If you are unaware of this change, it’s possible you are not saving for retirement as robustly as you could be. Talk to your human resources department to make sure you are contributing the maximum to your account. If you are not, consider bumping up the amount of money you contribute so you reach the full $22,500 maximum.
Pro tip: If you cannot contribute the maximum to your plan, at least try to contribute enough to get the full company match that your employer offers.
Traditional IRA deduction phase-out ranges are higher
Many deductions and credits that the IRS offers are subject to phase-out ranges. This means that once your income crosses a specific threshold, the value of the deduction or credit you are eligible for slowly diminishes until it disappears altogether.
The phase-outs for deductions of traditional IRA contributions have changed in 2023. The phase-out ranges in 2023 are $73,000 to $83,000 for single savers with a workplace retirement plan. The ranges are $116,000 to $136,000 for married couples filing jointly for the spouse who has a workplace retirement plan and makes an IRA contribution.
Typically, taxpayers can deduct the full $6,500 that they are allowed to contribute to a traditional IRA in 2023, but these phase-out ranges may change that amount for some people. Check the IRS website for more details, and remember to factor in these ranges before deciding how much to contribute to a traditional IRA this year.
Roth IRA contribution phase-out ranges are higher
If your income is higher, you might be restricted from making a full contribution to your Roth IRA. Fortunately, the phase-out ranges for Roth IRA contributions are higher in 2023. The phase-out ranges are $138,000 to $153,000 for single savers and $218,000 to $228,000 for married couples filing jointly.
So, if your income falls into those ranges, you will only be able to contribute a reduced amount of retirement savings to your Roth IRA, not the $6,500 that other taxpayers are allowed to contribute. Once your income exceeds the amounts above, you will not be eligible to make any type of Roth IRA contribution in 2023.
Pro tip: Check out these smart money moves if you're making more than $5,000 per month.
You can make higher HSA contributions
Technically, a health savings account is not a retirement plan. Instead, it is a place where savers of all ages can contribute tax-advantaged savings that can be withdrawn tax-free to pay for medical expenses.
However, many people use these accounts to save as much money as they can so that they will have a pool of funds to tap for health care costs after they retire.
The good news is that the contribution limits to HSA plans are increasing in 2023. This year, you can contribute a total of $3,850 if you have self-only medical coverage. If you have family coverage, you can contribute up to $7,750.

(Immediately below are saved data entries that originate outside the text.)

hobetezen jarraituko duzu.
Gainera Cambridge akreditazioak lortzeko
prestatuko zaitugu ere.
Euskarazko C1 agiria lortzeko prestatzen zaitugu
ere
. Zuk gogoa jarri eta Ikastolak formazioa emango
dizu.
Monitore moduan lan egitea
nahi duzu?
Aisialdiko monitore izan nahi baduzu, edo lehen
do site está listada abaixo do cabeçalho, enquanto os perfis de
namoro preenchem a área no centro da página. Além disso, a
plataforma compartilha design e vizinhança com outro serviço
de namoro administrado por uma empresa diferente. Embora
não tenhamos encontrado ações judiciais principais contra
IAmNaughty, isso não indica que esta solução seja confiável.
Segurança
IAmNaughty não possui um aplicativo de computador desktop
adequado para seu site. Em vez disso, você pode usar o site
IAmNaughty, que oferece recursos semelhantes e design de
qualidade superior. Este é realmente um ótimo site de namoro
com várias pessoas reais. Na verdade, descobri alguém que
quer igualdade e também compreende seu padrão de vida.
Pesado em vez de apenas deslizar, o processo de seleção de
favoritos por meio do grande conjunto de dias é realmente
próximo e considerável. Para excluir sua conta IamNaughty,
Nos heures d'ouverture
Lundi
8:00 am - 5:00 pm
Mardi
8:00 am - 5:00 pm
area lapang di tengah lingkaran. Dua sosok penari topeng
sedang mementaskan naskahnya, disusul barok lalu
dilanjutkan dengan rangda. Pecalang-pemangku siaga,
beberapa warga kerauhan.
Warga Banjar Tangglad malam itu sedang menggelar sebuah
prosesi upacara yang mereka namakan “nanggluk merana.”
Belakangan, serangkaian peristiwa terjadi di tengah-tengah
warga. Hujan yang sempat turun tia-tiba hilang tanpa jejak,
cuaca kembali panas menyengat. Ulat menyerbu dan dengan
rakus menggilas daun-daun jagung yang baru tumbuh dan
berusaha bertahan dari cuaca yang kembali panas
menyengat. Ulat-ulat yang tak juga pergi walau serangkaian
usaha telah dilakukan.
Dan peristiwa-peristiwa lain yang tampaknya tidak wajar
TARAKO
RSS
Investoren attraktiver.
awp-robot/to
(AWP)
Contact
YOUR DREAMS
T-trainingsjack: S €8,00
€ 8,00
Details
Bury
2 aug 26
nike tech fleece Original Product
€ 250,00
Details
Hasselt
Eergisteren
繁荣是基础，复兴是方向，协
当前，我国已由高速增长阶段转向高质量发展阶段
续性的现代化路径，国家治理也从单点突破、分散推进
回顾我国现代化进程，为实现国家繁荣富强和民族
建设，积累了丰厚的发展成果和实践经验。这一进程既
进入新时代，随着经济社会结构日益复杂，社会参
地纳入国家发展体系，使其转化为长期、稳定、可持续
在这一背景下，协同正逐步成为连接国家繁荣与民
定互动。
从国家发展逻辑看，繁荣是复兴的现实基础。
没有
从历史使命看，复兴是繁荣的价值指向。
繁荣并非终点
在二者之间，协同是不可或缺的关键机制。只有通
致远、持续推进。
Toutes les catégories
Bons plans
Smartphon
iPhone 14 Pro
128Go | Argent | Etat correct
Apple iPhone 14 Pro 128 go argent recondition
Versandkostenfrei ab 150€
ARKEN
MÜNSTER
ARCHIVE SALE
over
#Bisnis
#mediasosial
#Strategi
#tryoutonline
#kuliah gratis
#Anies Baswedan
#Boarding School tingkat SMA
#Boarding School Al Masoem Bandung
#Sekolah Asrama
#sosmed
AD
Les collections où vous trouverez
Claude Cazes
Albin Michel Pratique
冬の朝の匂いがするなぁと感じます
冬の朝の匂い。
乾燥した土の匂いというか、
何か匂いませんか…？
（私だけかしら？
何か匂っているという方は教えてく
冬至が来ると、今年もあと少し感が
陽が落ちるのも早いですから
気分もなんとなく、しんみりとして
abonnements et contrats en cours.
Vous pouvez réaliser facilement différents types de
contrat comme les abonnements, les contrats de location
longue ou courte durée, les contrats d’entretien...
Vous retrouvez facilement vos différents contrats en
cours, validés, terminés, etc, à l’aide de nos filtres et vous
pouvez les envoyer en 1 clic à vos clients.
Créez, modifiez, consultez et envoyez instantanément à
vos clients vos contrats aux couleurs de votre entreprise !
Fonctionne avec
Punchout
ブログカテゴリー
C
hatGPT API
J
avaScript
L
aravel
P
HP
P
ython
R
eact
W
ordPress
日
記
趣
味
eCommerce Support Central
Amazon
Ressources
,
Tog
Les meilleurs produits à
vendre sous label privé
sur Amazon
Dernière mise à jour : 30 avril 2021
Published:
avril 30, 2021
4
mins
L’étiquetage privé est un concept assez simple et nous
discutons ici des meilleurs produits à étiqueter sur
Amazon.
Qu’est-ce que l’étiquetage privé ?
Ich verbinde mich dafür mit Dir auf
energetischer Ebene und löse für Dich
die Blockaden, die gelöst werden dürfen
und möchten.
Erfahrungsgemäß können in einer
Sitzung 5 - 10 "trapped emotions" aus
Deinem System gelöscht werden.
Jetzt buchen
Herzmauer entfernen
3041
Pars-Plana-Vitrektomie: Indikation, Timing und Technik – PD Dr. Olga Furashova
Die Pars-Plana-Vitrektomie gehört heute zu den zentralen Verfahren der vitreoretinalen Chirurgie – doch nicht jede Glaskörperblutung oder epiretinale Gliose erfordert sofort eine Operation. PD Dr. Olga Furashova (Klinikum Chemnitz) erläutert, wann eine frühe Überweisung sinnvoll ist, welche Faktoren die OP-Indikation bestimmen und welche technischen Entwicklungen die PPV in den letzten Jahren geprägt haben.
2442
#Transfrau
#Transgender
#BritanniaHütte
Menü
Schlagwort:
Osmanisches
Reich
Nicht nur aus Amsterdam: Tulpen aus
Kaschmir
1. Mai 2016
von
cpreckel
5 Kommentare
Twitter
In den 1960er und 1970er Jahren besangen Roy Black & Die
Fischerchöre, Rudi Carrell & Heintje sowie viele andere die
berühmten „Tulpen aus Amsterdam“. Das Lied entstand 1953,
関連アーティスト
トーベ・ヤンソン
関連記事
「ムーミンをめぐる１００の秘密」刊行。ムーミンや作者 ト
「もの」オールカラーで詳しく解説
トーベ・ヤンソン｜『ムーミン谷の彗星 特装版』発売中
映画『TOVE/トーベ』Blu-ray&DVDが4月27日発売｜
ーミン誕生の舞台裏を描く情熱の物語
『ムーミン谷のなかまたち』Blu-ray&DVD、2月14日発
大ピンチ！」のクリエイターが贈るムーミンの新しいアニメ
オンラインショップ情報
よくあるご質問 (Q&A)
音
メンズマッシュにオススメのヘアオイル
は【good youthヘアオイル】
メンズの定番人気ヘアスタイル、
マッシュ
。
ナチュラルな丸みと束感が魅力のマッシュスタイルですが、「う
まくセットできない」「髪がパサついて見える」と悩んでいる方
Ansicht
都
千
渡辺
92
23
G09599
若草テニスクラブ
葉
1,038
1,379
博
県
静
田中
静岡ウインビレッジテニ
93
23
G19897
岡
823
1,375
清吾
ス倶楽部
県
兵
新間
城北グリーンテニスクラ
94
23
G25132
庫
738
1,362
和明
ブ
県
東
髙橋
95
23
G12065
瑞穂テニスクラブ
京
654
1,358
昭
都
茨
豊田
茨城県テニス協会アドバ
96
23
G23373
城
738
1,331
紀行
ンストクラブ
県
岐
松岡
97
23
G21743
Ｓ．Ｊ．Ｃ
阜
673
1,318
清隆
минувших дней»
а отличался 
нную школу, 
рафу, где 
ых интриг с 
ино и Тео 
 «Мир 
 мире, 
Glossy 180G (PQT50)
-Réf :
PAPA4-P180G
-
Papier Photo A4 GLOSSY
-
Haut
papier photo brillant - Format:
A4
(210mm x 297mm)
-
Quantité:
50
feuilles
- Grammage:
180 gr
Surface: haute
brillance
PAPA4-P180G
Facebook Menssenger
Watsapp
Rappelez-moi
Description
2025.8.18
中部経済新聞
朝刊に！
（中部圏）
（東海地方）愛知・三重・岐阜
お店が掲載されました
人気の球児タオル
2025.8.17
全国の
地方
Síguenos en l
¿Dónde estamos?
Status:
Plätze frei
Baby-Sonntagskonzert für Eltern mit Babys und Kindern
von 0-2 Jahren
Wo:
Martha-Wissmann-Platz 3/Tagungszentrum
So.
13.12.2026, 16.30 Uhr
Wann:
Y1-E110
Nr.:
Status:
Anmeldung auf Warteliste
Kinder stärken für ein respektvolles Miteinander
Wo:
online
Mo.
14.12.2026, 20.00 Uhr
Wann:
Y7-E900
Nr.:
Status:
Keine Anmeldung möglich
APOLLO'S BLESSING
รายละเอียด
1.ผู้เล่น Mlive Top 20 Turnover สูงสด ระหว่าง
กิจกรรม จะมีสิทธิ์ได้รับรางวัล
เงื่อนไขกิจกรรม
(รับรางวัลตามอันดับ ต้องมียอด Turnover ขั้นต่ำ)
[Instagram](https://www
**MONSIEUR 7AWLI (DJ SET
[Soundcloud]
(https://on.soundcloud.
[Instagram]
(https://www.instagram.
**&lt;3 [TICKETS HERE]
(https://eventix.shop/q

Remember that you must have a high-deductible health plan to be eligible to contribute to an HSA.
You can make higher contributions to your SIMPLE IRA
A SIMPLE IRA — short for "Savings Incentive Match Plan for Employees" — is a type of retirement plan often used by small businesses with fewer than 100 employees. Workers can contribute to these plans and build retirement savings. The employer also must contribute to worker accounts.
Many small businesses use a SIMPLE IRA because they are less costly to maintain than a traditional retirement plan. For 2023, the amount you can contribute to a SIMPLE IRA is $15,500, up from $14,000 in 2022.
IRS rules constantly change, and you need to stay on top of these shifting winds to avoid money stress when you retire. If you are unsure about how rules may be different in 2023, check in with your accountant.
Staying on top of these changes can help ensure you do not run afoul of IRS rules, you contribute the maximum to your nest egg, and you're able to supplement your social security.